Fighting For Human Rights

Posted: October 16, 1986

In the United Nations, and among voluntary organizations worldwide,

pressure for governments to respect human rights is growing. But each year hundreds of thousands of people are still being tortured, killed or detained for their political beliefs, according to the human rights group Amnesty International, in its latest annual report.

Amnesty said that at least 1,125 individuals in 44 countries were killed by their governments in 1985. Prisoners were tortured in Chile and Cambodia, executed by the hundreds in Iran and Iraq, tortured, abducted or killed in police custody in South Africa and killed under Soviet occupation in Afghanistan and in many other countries.
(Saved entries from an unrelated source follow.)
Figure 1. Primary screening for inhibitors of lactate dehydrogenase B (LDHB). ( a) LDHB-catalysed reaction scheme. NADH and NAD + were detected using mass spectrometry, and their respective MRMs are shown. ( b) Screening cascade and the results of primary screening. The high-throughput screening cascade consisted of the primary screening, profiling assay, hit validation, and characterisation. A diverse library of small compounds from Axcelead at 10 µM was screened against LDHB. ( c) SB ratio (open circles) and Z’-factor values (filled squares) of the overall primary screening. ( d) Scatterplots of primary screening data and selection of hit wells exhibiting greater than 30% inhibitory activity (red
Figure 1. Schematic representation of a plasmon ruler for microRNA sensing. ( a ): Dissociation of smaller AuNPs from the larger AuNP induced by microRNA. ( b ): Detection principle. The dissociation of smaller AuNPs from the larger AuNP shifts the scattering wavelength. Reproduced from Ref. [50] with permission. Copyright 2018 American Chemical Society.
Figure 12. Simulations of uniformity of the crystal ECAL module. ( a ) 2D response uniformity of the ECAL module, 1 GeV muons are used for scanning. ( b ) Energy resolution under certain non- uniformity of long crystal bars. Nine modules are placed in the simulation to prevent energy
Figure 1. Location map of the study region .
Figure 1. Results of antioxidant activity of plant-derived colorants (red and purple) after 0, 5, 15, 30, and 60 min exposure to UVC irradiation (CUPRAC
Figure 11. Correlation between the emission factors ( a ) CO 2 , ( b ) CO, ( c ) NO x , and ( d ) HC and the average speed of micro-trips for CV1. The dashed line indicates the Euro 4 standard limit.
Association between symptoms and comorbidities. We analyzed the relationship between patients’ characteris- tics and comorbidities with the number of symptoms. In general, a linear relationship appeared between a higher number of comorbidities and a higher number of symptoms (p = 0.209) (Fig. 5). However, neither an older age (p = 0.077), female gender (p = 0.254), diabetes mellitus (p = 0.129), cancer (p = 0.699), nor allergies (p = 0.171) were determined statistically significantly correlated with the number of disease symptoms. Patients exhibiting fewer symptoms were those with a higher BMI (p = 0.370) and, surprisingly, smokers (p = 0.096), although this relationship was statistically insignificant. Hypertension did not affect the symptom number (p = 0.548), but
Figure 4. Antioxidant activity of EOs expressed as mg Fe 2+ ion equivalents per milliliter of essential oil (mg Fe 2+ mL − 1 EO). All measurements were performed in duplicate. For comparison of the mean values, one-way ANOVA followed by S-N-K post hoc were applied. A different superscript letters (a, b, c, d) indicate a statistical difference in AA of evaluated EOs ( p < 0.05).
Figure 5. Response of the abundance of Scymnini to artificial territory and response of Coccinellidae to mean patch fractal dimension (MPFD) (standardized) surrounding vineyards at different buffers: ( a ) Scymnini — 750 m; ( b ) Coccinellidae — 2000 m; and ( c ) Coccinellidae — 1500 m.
But on the more optimistic side, more than a thousand independent groups and organizations are now campaigning for human rights as part of their programs. True, such human-rights groups sometimes seem to be fighting against insuperable odds. In Moscow for example, the brave band that tried to monitor Soviet violations of the human rights provisions of the Helsinki accords was destroyed by arrest, exile and expulsion. Yet, even the Kremlin, looking to promote a more modern image under leader Mikhail Gorbachev, is not totally immune to pressure on human rights issues. At the Reykjavik summit last weekend, the Soviet Union agreed for the first time to state publicly its willingness to discuss such issues, whereas it previously had refused to concede that it had a "human-rights" problem.

Such a declaration was not made because the Iceland summit faltered, but it is to be hoped that the Soviet concession will be resurrected at some point. An admission of a problem on paper does not resolve the question of Jewish and other would-be Soviet emigrants, nor the tragedy of 60 particularly desperate emigration cases involving family separation or urgent medical needs. But it does provide some basis to hope for at least marginal progress on human-rights issues. And, as the Amnesty report shows, changing political circumstances plus international pressure have produced improved human-rights situations in countries like Turkey, Sudan, Nigeria, Uruguay, Brazil and Argentina.

Amnesty International makes a good case not only for American government attention to human-rights questions, but also for individual participation in international human-rights campaigns.